A couple of former Ravens cheerleaders believe that Lenz (far right) is out of line. Larry Fench/Getty Images

Though there are over 7,000 Facebook users who hit the “like” button to help get 23-year-old Baltimore Ravens cheerleader Courtney Lenz to the Super Bowl, not everyone agrees she deserves to participate.

Mark Zinno, a host for 105.7 The Fan in Baltimore, was a male cheerleader for the Ravens in 1999, 2001-2004 and from 2006-2007. He sent a letter to members of the media explaining why he didn’t agree with Lenz, who told “Good Morning America” she thought she was left off this Sunday’s squad because a weigh-in revealed she gained 1.6 pounds.

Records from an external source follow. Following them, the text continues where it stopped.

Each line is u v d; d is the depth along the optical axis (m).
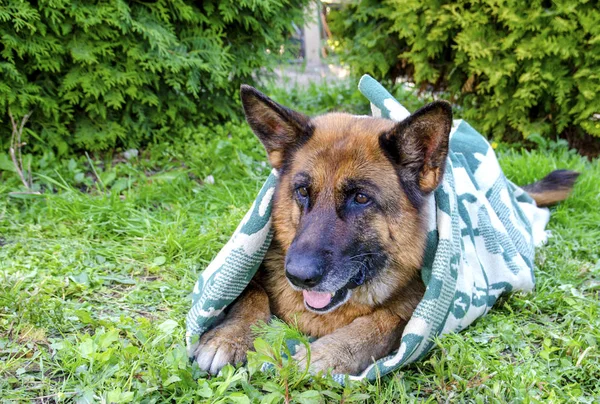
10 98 1.34
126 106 1.54
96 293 0.94
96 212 1.20
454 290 0.79
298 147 0.84
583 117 1.67
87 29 1.41
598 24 1.58
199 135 1.59
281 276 0.88
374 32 1.96
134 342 0.79
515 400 0.70
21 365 0.74
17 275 0.93
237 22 1.70
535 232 1.21
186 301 0.92
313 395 0.67
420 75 1.87
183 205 1.31
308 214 0.80
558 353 0.82
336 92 2.23
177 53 1.53
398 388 0.72
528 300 0.96
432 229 0.83
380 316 0.84
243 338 0.79
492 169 1.09
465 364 0.76
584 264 1.10
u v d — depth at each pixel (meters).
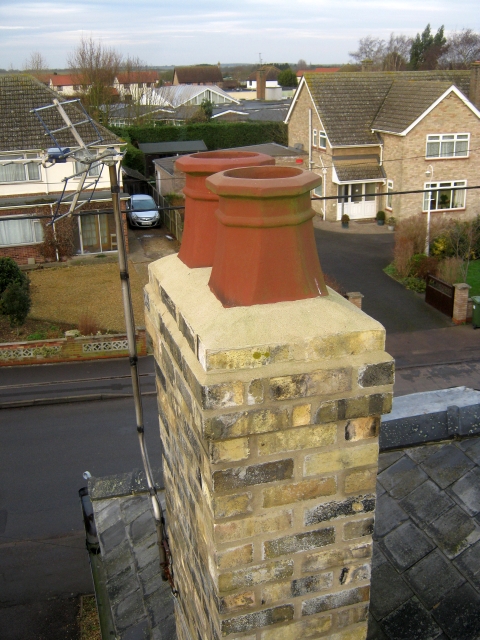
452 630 3.43
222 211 2.20
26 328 18.88
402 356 18.00
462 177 29.16
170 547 3.68
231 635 2.37
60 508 11.91
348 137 30.30
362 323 2.12
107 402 15.64
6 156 23.88
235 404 2.03
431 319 20.23
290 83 93.25
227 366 2.01
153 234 29.25
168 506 3.49
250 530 2.23
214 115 49.03
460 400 4.87
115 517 5.30
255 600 2.34
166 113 47.81
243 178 2.10
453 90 27.77
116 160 4.02
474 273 23.58
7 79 25.41
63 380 16.52
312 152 32.66
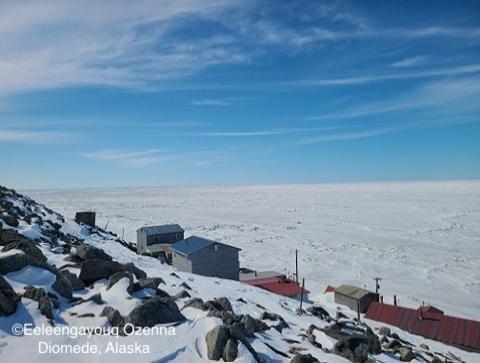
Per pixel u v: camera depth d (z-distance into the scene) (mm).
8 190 30422
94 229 36438
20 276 9203
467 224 78812
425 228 74438
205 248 32469
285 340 10086
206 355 7383
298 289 32969
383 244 58750
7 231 13219
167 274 17281
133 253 28203
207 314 9203
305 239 63750
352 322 18625
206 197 198125
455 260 47656
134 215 103000
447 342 22656
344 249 55219
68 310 8656
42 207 32156
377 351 11891
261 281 34906
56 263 12023
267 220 91375
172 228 46750
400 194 182750
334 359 9500
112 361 6625
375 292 32469
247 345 7828
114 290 9867
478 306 31516
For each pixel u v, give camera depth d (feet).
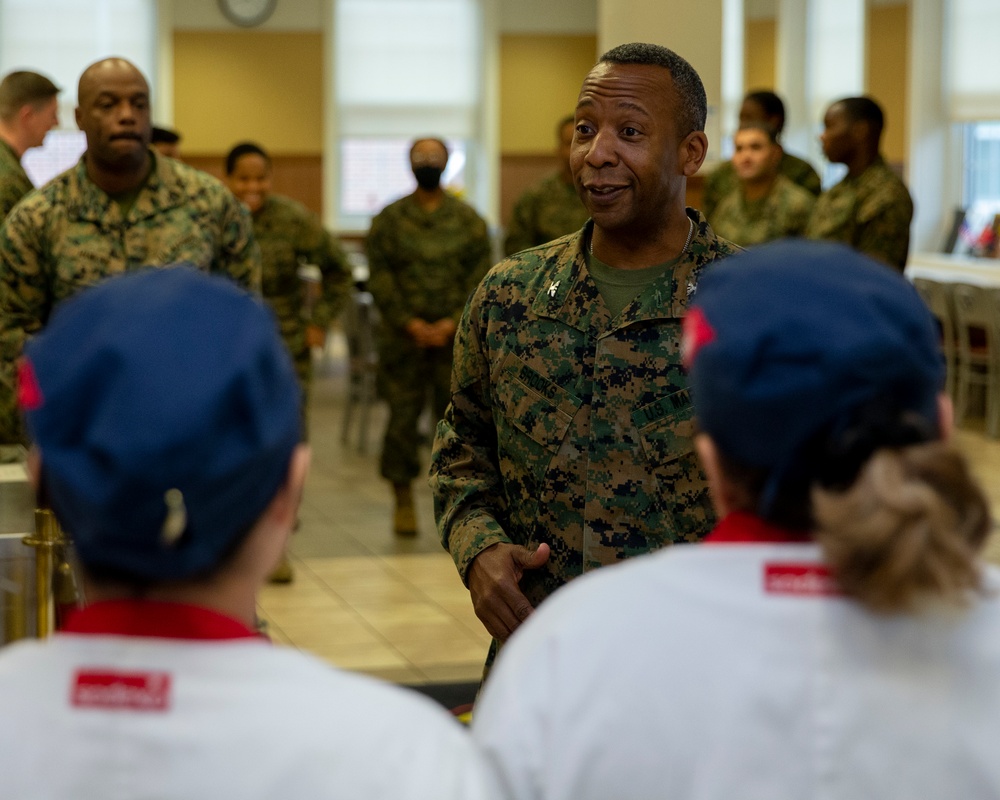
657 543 6.88
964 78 38.52
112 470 3.15
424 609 17.15
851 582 3.47
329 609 17.12
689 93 7.06
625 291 7.02
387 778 3.38
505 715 3.80
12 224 11.96
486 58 51.26
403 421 20.83
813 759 3.61
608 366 6.91
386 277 20.70
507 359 7.15
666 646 3.71
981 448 27.61
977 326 30.76
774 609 3.67
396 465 20.95
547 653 3.83
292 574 18.70
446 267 20.74
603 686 3.73
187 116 49.85
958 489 3.47
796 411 3.52
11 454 12.19
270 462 3.38
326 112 50.65
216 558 3.39
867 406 3.52
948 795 3.59
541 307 7.10
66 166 48.78
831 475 3.55
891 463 3.45
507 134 51.90
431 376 20.90
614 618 3.79
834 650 3.63
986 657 3.62
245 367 3.28
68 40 48.39
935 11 38.93
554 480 6.99
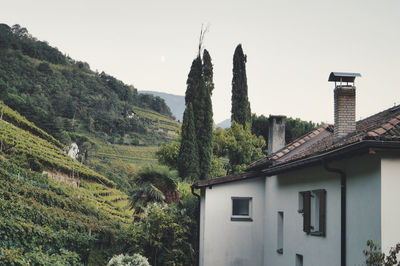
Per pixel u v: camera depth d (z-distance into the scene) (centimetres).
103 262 1678
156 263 1648
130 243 1661
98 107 10594
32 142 3825
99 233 1797
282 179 1446
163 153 3609
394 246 823
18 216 1424
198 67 3772
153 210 1709
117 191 4788
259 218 1633
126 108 11469
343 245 992
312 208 1224
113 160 7794
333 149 930
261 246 1625
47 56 12538
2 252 1031
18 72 9950
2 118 4044
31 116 6275
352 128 1136
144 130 10694
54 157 3916
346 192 998
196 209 1828
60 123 7688
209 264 1586
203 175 3444
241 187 1634
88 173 4303
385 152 843
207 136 3494
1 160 2389
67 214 1850
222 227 1608
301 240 1268
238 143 3759
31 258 1112
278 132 1716
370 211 879
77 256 1416
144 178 2039
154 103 13938
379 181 843
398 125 868
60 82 10806
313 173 1195
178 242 1634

“Being a professional cheerleader has certain requirements that most jobs don’t have,” he wrote. “Maintaining a certain appearance and weight is part of that. For the record, there are other jobs, more ‘professional’ in nature, that have weight requirements, i.e. military and firefighters. As a current member of the Maryland Army National Guard and a veteran of two deployments overseas, I am weighed-in at least semi-annually, and if I don’t meet those requirements, I am reprimanded.”

In a statement sent to ABCNews.com, the Ravens explained they were only allowed to bring 32 cheerleaders out of the 60 members of the squad. “Our selection process was based upon three criteria: seniority, performance ability and personal conduct throughout the season,” spokeswoman Heather Harness said.

Zinno told ESPN Playbook there were other cheerleaders who had been benched for weight issues during the season who were part of the team and who will root on the Ravens in New Orleans. He also mentioned male cheerleaders are held to similar standards, being asking to maintain “a healthy appearance” during the season.

He also accused Lenz of violating another Ravens policy.

“As the Ravens’ statement said, it’s about personal conduct and being a good steward of the organization,” he said. “She hasn’t been a good steward. When they tell you that you shouldn’t be out drinking with players on the team because it’s against fraternization policy … well, she [violated that policy]. That part she neglected to mention.”

Fellow Ravens cheerleading alumnus Imani Myles (1998-‘01) agreed, telling ESPN Playbook that she has seen women kicked off the team because a member of the front office caught them at a mall with a player. As for weight criteria? She said that isn’t anything new when it comes to NFL cheerleading, as are other requirements for personal appearance.

“They don’t want [your weight] to fluctuate during the season,” Myles said. “You can’t change your hair color, your hair style. You can’t do a lot of things that they want you to keep while you are on contract.”

Not all of the Ravens cheerleaders completely agree with the Lenz ban. Zinno says he’s heard a couple alumni who don’t support the way the team was run and say “they’re not surprised” about Lenz’s complaints.

But Zinno and Myles have also heard about current members of Baltimore’s team who weren’t chosen for the Super Bowl, yet still helped the squad out despite the snub.

“I talked to a three-year vet who didn’t have the chance to go,” Zinno said. “The first night they had Super Bowl practice, she showed up at that practice to cheer her teammates on and take down notes for them and help them out. That’s the kind of teammates we want in this program, not the ones that are complaining they didn’t get an opportunity.”